I'd like to combine multiple columns as a list into a single column.

For example, this data frame:

┌─────┬─────┐
│ a   ┆ b   │
│ --- ┆ --- │
│ i64 ┆ i64 │
╞═════╪═════╡
│ 1   ┆ 4   │
├╌╌╌╌╌┼╌╌╌╌╌┤
│ 2   ┆ 5   │
├╌╌╌╌╌┼╌╌╌╌╌┤
│ 3   ┆ 6   │
└─────┴─────┘

into this one:

┌────────────┐
│ combine    │
│ ---        │
│ list [i64] │
╞════════════╡
│ [1, 4]     │
├╌╌╌╌╌╌╌╌╌╌╌╌┤
│ [2, 5]     │
├╌╌╌╌╌╌╌╌╌╌╌╌┤
│ [3, 6]     │
└────────────┘

Right now I'm doing it this way:

df = df.with_column(pl.map(['a','b'],lambda df:pl.Series(np.column_stack([df[0].to_numpy(),df[1].to_numpy()]).tolist())).alias('combine'))

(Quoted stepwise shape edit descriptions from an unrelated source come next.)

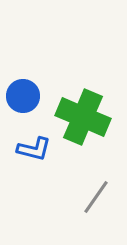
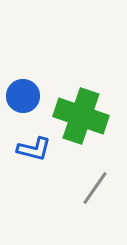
green cross: moved 2 px left, 1 px up; rotated 4 degrees counterclockwise
gray line: moved 1 px left, 9 px up
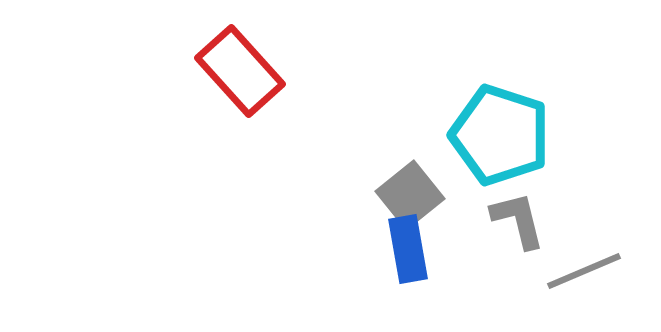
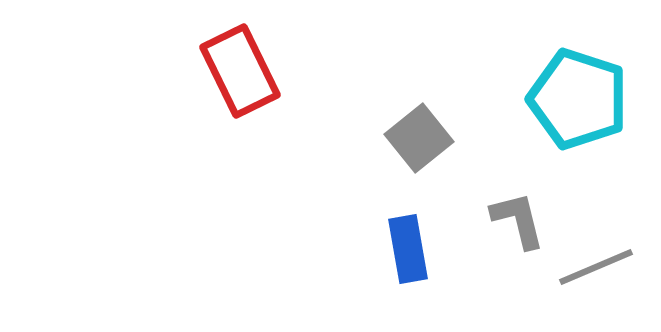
red rectangle: rotated 16 degrees clockwise
cyan pentagon: moved 78 px right, 36 px up
gray square: moved 9 px right, 57 px up
gray line: moved 12 px right, 4 px up
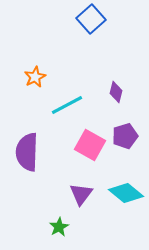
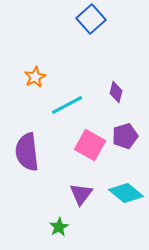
purple semicircle: rotated 9 degrees counterclockwise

Is there a better way to do it?


Solution

  • With the landing of this PR, we can reshape a Series/Expr into a Series/Expr of type List. These can then be concatenated per row.

    df = pl.DataFrame({
        "a": [1, 2, 3],
        "b": [4, 5, 6]
    })
    
    
    df.select([
        pl.concat_list([
            pl.col("a").reshape((-1, 1)), 
            pl.col("b").reshape((-1, 1))
        ])
    ])
    

    Outputs:

    shape: (3, 1)
    ┌────────────┐
    │ a          │
    │ ---        │
    │ list [i64] │
    ╞════════════╡
    │ [1, 4]     │
    ├╌╌╌╌╌╌╌╌╌╌╌╌┤
    │ [2, 5]     │
    ├╌╌╌╌╌╌╌╌╌╌╌╌┤
    │ [3, 6]     │
    └────────────┘
    
    

    Note that we give the shape (-1, 1), where -1 means infer the dimension size. So this reads as (infer the rows, 1 column).

    You can compile polars from source to use this new feature, or wait a few days and then its landed on PyPi.